▸ **Problems to work on**
1) Please print the forum thread on Pd filters word for word, starting at "[PD] can [bp~]" and ending at "it's attached. Thanks!".
2) According to the forum thread on Pd filters, what does a resonating filter need?

▸ **Selected passage**
____________________

[PD] can [bp~] be obtained with biquad coefficients?
patrice colet
colet.patrice at free.fr
Sat Apr 12 14:25:59 CEST 2014
Le 12/04/2014 08:45, Alexandre Torres Porres a écrit :
> > change the [fexpr~] to something like
> > [fexpr~ $x[0] + ($f2 * $y[-1]) + ($f3 * $y[-2])]
>
> f*ck, I'll be damned, now my patch that implements [bp~] with [fexpr~]
> seems to work, it's attached. Thanks!
thanks for the share, when I tried to implement filters with expr and
biquad I haven't been able to get it working fully (some clics appeared
when changing frequency)... Your implementation works very well in both
cases, "chapeau bas"
>
> > it's pretty easy to see that from the code you quoted
>
> I can't really see it from the code itself. And, well, remember I
> mentioned about the biquad code?
>
> {
> t_sample output = *in++ + fb1 * last + fb2 * prev;
> if (PD_BIGORSMALL(output))
> output = 0;
> *out++ = ff1 * output + ff2 * last + ff3 * prev;
> prev = last;
> last = output;
> }
>
> Well, I made a silly confusion mistake and thought the first line was
> feedforward (and then equivalent to the bp~). But still, it could be
> it for all I can tell. How can you actually see wether is feedback or not?
>
> Anyway, the patch works and I can also make it on biquad, it's all
> attached.
>
> > after all it's a resonating filter and therefore needs a feedback path.
>
> I wouldn't know about that, but that's how you convinced me you knew
> what you were talking about :)

____________________

▸ **Data excerpts**
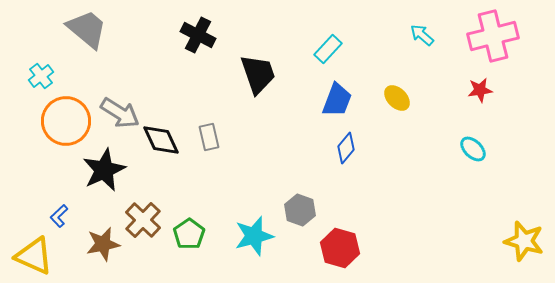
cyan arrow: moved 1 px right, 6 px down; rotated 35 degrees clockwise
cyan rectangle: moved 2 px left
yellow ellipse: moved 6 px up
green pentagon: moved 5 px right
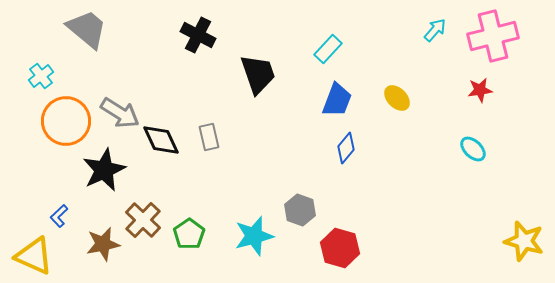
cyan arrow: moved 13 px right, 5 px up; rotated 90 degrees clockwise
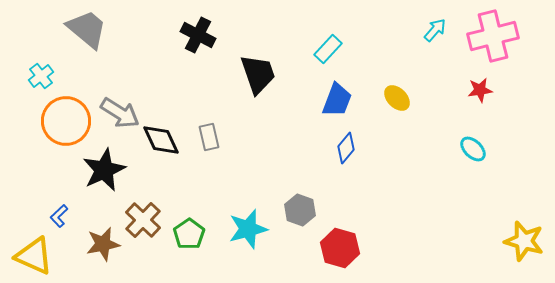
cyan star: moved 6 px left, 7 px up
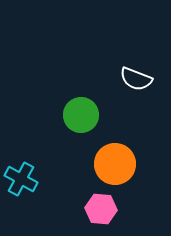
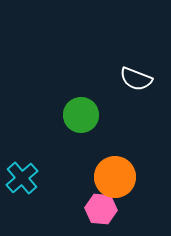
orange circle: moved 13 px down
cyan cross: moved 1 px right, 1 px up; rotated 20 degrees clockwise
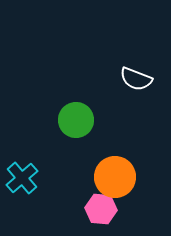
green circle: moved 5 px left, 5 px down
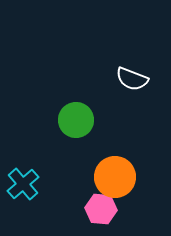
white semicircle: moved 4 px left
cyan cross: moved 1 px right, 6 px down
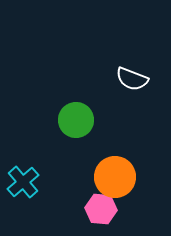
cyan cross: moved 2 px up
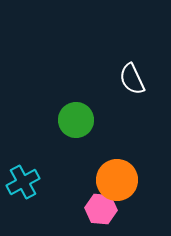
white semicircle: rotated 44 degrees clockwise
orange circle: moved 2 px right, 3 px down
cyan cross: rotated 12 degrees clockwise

____________________

▸ **Answers provided**
1)
[PD] can [bp~] be obtained with biquad coefficients?
patrice colet
colet.patrice at free.fr
Sat Apr 12 14:25:59 CEST 2014
Le 12/04/2014 08:45, Alexandre Torres Porres a écrit :
> > change the [fexpr~] to something like
> > [fexpr~ $x[0] + ($f2 * $y[-1]) + ($f3 * $y[-2])]
>
> f*ck, I'll be damned, now my patch that implements [bp~] with [fexpr~]
> seems to work, it's attached. Thanks!

2) A feedback path.